* _Your instructions_:
Each entry must be reproduced precisely as it stands.

* _Data extract_:
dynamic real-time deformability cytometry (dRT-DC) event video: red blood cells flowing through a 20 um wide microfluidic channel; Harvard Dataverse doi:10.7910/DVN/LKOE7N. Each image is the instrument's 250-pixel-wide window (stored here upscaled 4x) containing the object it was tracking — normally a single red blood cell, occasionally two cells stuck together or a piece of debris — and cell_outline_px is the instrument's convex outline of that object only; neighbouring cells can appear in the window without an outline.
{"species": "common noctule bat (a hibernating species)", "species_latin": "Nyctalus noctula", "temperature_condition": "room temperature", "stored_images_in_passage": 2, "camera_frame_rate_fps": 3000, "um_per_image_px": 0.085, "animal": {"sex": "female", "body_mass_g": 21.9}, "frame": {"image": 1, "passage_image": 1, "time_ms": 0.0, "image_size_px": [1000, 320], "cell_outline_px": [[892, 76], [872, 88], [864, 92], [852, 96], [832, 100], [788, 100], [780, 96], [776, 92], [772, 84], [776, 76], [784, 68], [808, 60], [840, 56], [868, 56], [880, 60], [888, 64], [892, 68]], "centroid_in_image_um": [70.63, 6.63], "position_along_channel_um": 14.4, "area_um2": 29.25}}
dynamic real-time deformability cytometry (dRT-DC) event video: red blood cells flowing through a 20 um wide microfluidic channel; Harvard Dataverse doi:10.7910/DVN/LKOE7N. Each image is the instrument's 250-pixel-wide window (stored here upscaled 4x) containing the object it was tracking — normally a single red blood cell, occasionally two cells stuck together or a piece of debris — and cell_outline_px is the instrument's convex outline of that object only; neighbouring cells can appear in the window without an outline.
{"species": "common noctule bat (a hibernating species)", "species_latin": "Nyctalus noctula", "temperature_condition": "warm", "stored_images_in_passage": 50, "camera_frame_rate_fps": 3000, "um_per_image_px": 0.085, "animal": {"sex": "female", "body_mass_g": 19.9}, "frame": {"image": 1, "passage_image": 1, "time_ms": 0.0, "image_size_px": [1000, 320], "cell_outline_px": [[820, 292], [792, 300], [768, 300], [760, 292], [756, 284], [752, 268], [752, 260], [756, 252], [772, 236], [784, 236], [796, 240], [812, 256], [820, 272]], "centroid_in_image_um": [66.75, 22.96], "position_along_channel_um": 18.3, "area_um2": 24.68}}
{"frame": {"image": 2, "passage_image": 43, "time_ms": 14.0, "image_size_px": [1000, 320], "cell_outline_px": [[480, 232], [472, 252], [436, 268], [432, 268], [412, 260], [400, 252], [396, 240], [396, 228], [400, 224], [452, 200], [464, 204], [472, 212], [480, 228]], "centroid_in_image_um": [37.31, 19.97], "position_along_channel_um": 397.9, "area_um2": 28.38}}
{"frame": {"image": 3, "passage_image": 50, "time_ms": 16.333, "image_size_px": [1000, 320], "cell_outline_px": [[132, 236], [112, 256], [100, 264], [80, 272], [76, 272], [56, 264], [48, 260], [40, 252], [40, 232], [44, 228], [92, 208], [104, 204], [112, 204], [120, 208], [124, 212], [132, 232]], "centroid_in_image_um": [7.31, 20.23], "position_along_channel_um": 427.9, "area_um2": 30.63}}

* _Response to this exercise_:
dynamic real-time deformability cytometry (dRT-DC) event video: red blood cells flowing through a 20 um wide microfluidic channel; Harvard Dataverse doi:10.7910/DVN/LKOE7N. Each image is the instrument's 250-pixel-wide window (stored here upscaled 4x) containing the object it was tracking — normally a single red blood cell, occasionally two cells stuck together or a piece of debris — and cell_outline_px is the instrument's convex outline of that object only; neighbouring cells can appear in the window without an outline.
{"species": "common noctule bat (a hibernating species)", "species_latin": "Nyctalus noctula", "temperature_condition": "room temperature", "stored_images_in_passage": 2, "camera_frame_rate_fps": 3000, "um_per_image_px": 0.085, "animal": {"sex": "female", "body_mass_g": 21.9}, "frame": {"image": 1, "passage_image": 1, "time_ms": 0.0, "image_size_px": [1000, 320], "cell_outline_px": [[892, 76], [872, 88], [864, 92], [852, 96], [832, 100], [788, 100], [780, 96], [776, 92], [772, 84], [776, 76], [784, 68], [808, 60], [840, 56], [868, 56], [880, 60], [888, 64], [892, 68]], "centroid_in_image_um": [70.63, 6.63], "position_along_channel_um": 14.4, "area_um2": 29.25}}
dynamic real-time deformability cytometry (dRT-DC) event video: red blood cells flowing through a 20 um wide microfluidic channel; Harvard Dataverse doi:10.7910/DVN/LKOE7N. Each image is the instrument's 250-pixel-wide window (stored here upscaled 4x) containing the object it was tracking — normally a single red blood cell, occasionally two cells stuck together or a piece of debris — and cell_outline_px is the instrument's convex outline of that object only; neighbouring cells can appear in the window without an outline.
{"species": "common noctule bat (a hibernating species)", "species_latin": "Nyctalus noctula", "temperature_condition": "warm", "stored_images_in_passage": 50, "camera_frame_rate_fps": 3000, "um_per_image_px": 0.085, "animal": {"sex": "female", "body_mass_g": 19.9}, "frame": {"image": 1, "passage_image": 1, "time_ms": 0.0, "image_size_px": [1000, 320], "cell_outline_px": [[820, 292], [792, 300], [768, 300], [760, 292], [756, 284], [752, 268], [752, 260], [756, 252], [772, 236], [784, 236], [796, 240], [812, 256], [820, 272]], "centroid_in_image_um": [66.75, 22.96], "position_along_channel_um": 18.3, "area_um2": 24.68}}
{"frame": {"image": 2, "passage_image": 43, "time_ms": 14.0, "image_size_px": [1000, 320], "cell_outline_px": [[480, 232], [472, 252], [436, 268], [432, 268], [412, 260], [400, 252], [396, 240], [396, 228], [400, 224], [452, 200], [464, 204], [472, 212], [480, 228]], "centroid_in_image_um": [37.31, 19.97], "position_along_channel_um": 397.9, "area_um2": 28.38}}
{"frame": {"image": 3, "passage_image": 50, "time_ms": 16.333, "image_size_px": [1000, 320], "cell_outline_px": [[132, 236], [112, 256], [100, 264], [80, 272], [76, 272], [56, 264], [48, 260], [40, 252], [40, 232], [44, 228], [92, 208], [104, 204], [112, 204], [120, 208], [124, 212], [132, 232]], "centroid_in_image_um": [7.31, 20.23], "position_along_channel_um": 427.9, "area_um2": 30.63}}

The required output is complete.